## Your instructions
In your reply, write out each entry exactly as given.

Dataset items
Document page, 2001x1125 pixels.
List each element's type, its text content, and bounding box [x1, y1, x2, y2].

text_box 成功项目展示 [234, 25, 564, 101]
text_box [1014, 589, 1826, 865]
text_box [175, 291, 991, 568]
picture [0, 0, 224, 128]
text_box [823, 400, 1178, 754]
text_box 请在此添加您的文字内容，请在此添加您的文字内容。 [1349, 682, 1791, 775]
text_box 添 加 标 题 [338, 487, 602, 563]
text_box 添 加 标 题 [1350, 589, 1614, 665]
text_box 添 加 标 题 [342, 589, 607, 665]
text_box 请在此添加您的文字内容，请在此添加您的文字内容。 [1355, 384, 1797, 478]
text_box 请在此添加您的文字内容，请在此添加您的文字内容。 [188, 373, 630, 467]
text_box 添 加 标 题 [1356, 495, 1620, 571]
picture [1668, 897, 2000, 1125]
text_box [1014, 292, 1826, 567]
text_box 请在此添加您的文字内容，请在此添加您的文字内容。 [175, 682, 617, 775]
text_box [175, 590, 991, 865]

## Task output
Document page, 2001x1125 pixels.
List each element's type, its text content, and bounding box [x1, y1, x2, y2].

text_box 成功项目展示 [234, 25, 564, 101]
text_box [1014, 589, 1826, 865]
text_box [175, 291, 991, 568]
picture [0, 0, 224, 128]
text_box [823, 400, 1178, 754]
text_box 请在此添加您的文字内容，请在此添加您的文字内容。 [1349, 682, 1791, 775]
text_box 添 加 标 题 [338, 487, 602, 563]
text_box 添 加 标 题 [1350, 589, 1614, 665]
text_box 添 加 标 题 [342, 589, 607, 665]
text_box 请在此添加您的文字内容，请在此添加您的文字内容。 [1355, 384, 1797, 478]
text_box 请在此添加您的文字内容，请在此添加您的文字内容。 [188, 373, 630, 467]
text_box 添 加 标 题 [1356, 495, 1620, 571]
picture [1668, 897, 2000, 1125]
text_box [1014, 292, 1826, 567]
text_box 请在此添加您的文字内容，请在此添加您的文字内容。 [175, 682, 617, 775]
text_box [175, 590, 991, 865]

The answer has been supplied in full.